(Collection entries)
[Start of Attachment]
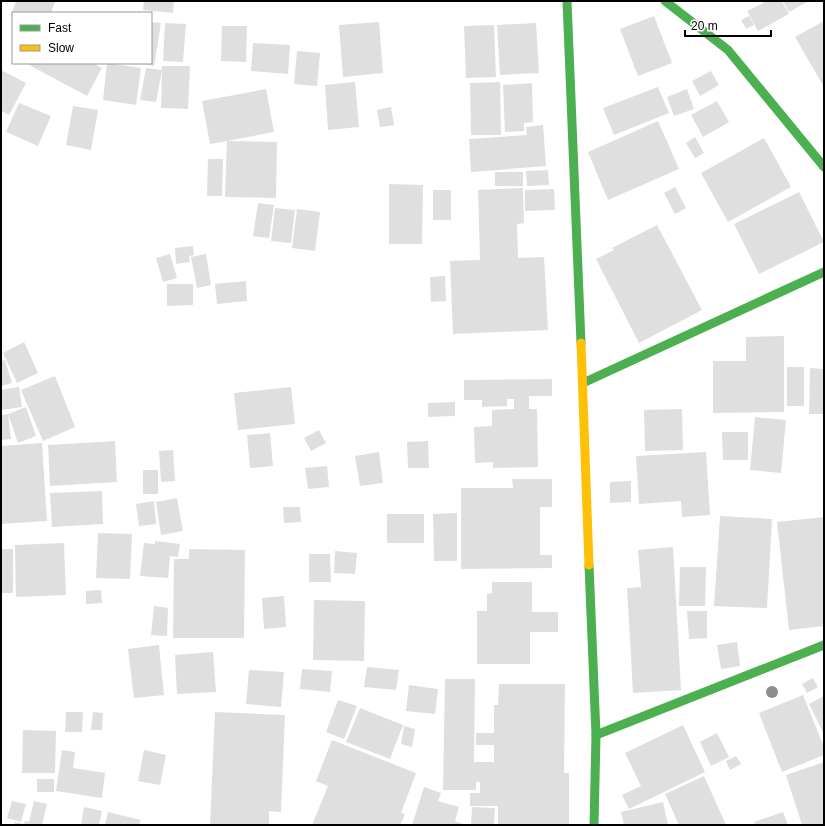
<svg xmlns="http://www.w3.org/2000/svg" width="825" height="826" viewBox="0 0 825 826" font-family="Arial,sans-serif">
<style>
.building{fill:#dfdfdf}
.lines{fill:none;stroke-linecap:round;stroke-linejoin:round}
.fast{stroke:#4caf50;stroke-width:9}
.slow{stroke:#ffc107;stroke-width:9}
.tree{fill:#8e8e8e}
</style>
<rect width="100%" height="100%" fill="#fff"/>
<g class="building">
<path d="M16,1H55L51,13H13V16L11,15Z"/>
<path d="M144,1H174L173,13L143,10Z"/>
<path d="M767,1H782L789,14L758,31L747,11Z"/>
<path d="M783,1H806L807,2L789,12Z"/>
<path d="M654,16L672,63L638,76L620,29Z"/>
<path d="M749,16L754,25L746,29L741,20Z"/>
<path d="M824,21V87L795,37Z"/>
<path d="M151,22L161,23L154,66L142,64L151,63Z"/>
<path d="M379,22L383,73L343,77L339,25Z"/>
<path d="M165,23L186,24L183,62L163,61Z"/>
<path d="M536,23L539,73L500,75L497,25Z"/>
<path d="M494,25L496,77L466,78L464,26Z"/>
<path d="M222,26H247L246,62L221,61Z"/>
<path d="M253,43L290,45L288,74L251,71Z"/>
<path d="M297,51L320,53L317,86L294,84Z"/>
<path d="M30,63H93L102,68L87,96L29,65Z"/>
<path d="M107,63L141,68L136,105L103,100Z"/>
<path d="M162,66H190L188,109L161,108Z"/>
<path d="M146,68L162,70L156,102L140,100Z"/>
<path d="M1,70L26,83L9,115L1,111Z"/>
<path d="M711,71L719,85L700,96L692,81Z"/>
<path d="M355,82L359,127L328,130L325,85Z"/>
<path d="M500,82L501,135H471L470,83Z"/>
<path d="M532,83L533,122L524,123V131L505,132L503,85Z"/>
<path d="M658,87L669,113L614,135L603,108Z"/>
<path d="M266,89L274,132L227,141L277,142L276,198L225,197L227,141L210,144L202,101Z"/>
<path d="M687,89L694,109L674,116L667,97Z"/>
<path d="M717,101L729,122L703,137L691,115Z"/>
<path d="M19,103L51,116L38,146L6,132Z"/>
<path d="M73,106L98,110L91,150L66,145Z"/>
<path d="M391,107L394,125L380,127L377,110Z"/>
<path d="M658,121L679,169L608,200L588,152Z"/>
<path d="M543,125L546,166L471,172L469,139L527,135L526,127Z"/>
<path d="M695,137L704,153L695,158L686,143Z"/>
<path d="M764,138L791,187L728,222L701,173Z"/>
<path d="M208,159H223L222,196H207Z"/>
<path d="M548,170L549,185L527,186L526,171Z"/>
<rect x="495" y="172" width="28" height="14"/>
<path d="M389,184L423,185L422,244H389Z"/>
<path d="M675,187L686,208L675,214L664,193Z"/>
<path d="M523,188L524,223L517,224L518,258L544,257L548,330L453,334L450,261L480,260L478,190Z"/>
<path d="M554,189L555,210L525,211V190Z"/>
<rect x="433" y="190" width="18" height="30"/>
<path d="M799,192L824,242L759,274L734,224Z"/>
<path d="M258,203L274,205L269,238L253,236Z"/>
<path d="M275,208L295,210L291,243L271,241Z"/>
<path d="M297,209L320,212L315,251L292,248Z"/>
<path d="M657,225L702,310L639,343L596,259L614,250L612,248Z"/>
<path d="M193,246L194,255L189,256L190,262L176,264L175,248Z"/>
<path d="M170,254L177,278L163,282L156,258Z"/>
<path d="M206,254L211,285L197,288L191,257Z"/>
<path d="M445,276L446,301L431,302L430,277Z"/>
<path d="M246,281L247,301L217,304L215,284Z"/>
<path d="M167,284H193V305L167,306Z"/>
<path d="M784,336V412L713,413V361H746V337Z"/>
<path d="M24,342L38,373L17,383L3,353Z"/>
<path d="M5,360L12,383L1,386V361Z"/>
<rect x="787" y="367" width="17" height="39"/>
<path d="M810,368L824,369V414H809Z"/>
<path d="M55,376L75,427L43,441L21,390Z"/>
<path d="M552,379V396H529V409H537L538,467L493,468V462L475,463L474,427L492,426V410L514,409V399H507V406L482,407V400H464V380Z"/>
<path d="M19,387L22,407L1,410V390Z"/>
<path d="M291,387L295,424L238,430L234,393Z"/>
<path d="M455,402V416L428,417V403Z"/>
<path d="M26,407L36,436L18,443L8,414Z"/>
<path d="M682,409L683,450L645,451L644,410Z"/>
<path d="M8,414L11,439L1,440V415Z"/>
<path d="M755,417L786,420L781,473L750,470Z"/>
<path d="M319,430L326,443L311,451L304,438Z"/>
<path d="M722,432H748V460H723Z"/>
<path d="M270,433L273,466L250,468L247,435Z"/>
<path d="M115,441L117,482L50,486L48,445Z"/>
<path d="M428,441L429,468H408L407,442Z"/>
<path d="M42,443L47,521L1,524V446Z"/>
<path d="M173,450L175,481L161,482L159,451Z"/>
<path d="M379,452L383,483L360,486L355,456Z"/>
<path d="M706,452L710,515L682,517L681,501L639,504L636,456Z"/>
<path d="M327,466L329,487L308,489L305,468Z"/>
<rect x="143" y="470" width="15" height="24"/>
<path d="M512,479H552V507H540V555H552V568L461,569V488H513Z"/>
<path d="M631,481V502L610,503V482Z"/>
<path d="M102,491L103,524L52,527L50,493Z"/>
<path d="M177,498L183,531L161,535L156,502Z"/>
<path d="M154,501L156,524L139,526L136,504Z"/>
<path d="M283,507H300L301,522L284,523Z"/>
<path d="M457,513V561H434L433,514Z"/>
<rect x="387" y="514" width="37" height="29"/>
<path d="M720,516L772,519L767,608L714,606Z"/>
<path d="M824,517V626L789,630L777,522Z"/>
<path d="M98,533L132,534L130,579L96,578Z"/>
<path d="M155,541L180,544L178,557L170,556L168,578L140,576L144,543L155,544Z"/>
<path d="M64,543L66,595L16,597L15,545Z"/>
<path d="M673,547L681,690L633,693L627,588L641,587L638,550Z"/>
<rect x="1" y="549" width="12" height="44"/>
<path d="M189,549L245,550L244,638H173L174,559H189Z"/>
<path d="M335,551L357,553L355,574L334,573Z"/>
<path d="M309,554H330L331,582H309Z"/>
<path d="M680,567H706L705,606H679Z"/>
<path d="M492,582H532V612H558V632H530V664H477V611H487V594L492,593Z"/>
<path d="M101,590L102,603L86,604V591Z"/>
<path d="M284,596L286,627L264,629L262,598Z"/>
<path d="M314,600L365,601L364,661L313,660Z"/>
<path d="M154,606L168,608L167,636L151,635Z"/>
<path d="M687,611H707V638L689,639Z"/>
<path d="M737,642L740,666L721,669L717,645Z"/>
<path d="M159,645L164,695L134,698L128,649Z"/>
<path d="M213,652L216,692L177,694L175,655Z"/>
<path d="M367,667L399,670L396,690L364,687Z"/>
<path d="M302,669L332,671L330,692L300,689Z"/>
<path d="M249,670L284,672L281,707L246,704Z"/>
<path d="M813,678L818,687L807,693L802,684Z"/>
<path d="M445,679H475L474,762H494V745H476V733H494V705H498L499,684H565L564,773H569V825H498V806H470V793H480V782H476V790H443Z"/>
<path d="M409,685L438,689L435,714L406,711Z"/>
<path d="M803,695L824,747V755L782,772L759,713Z"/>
<path d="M824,696V734L809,704Z"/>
<path d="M338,700L357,706L344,739L326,732Z"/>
<path d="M360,708L403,725L390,759L346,742Z"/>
<path d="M66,712H83L82,732H65Z"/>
<path d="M93,712L103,713L102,730H91Z"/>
<path d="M215,712L285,715L281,812L269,811V825H210Z"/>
<path d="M683,725L705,772L629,809L622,795L641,786L625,753Z"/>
<path d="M404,726L415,729L412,747L401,744Z"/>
<path d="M23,730L56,731L55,773H22Z"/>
<path d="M717,733L729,757L711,766L700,742Z"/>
<path d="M332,740L416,773L401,813L405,814L400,825H312L328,786L316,781Z"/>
<path d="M62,750L75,752L73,768L105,773L102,798L56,791Z"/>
<path d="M144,750L166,755L160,785L138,781Z"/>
<path d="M736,756L741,764L730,770L726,761Z"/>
<path d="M824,762V825H802L786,775Z"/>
<path d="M704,776L726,825H679L665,794Z"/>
<rect x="37" y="779" width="17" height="13"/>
<path d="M424,787L441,793L438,801L459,807L455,821L465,825H412Z"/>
<path d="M12,801L26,804L21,822L7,818Z"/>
<path d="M34,801L47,804L42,825H14L15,822L24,824L25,821L29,822Z"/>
<path d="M663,802L668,825H624L621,812Z"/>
<path d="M84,807L102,811L99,825H81Z"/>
<path d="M472,807L495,808L494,825H471Z"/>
<path d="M108,812L141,820L139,825H105Z"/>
<path d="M783,812L788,825H755L754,822Z"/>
</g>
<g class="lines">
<g class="fast">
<path d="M567,1L581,343"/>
<path d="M665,1L728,50L824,167"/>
<path d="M583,383L824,272"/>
<path d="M589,565L596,735L594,825"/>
<path d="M596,735L824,645"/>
</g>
<path class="slow" d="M581,343L589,565"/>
</g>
<circle class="tree" cx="772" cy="692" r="6"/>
<rect width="825" height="826" fill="none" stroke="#000000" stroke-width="4"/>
<rect x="12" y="12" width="140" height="52" fill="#ffffff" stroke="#999999"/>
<rect x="20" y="25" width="20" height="6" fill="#4caf50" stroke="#999999"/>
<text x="48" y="32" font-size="12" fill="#000000">Fast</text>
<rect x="20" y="45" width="20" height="6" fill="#ffc107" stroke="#999999"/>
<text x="48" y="52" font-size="12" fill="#000000">Slow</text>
<path d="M685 30v6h86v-6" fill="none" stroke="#000000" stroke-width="2"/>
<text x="691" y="30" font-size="12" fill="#000000" stroke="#ffffff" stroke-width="3" paint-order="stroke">20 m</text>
</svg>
[End of Attachment]
§ Goal of the exercise
Copy each line of the data that contains the word "lines".

§ Exercise output
.lines{fill:none;stroke-linecap:round;stroke-linejoin:round}
<g class="lines">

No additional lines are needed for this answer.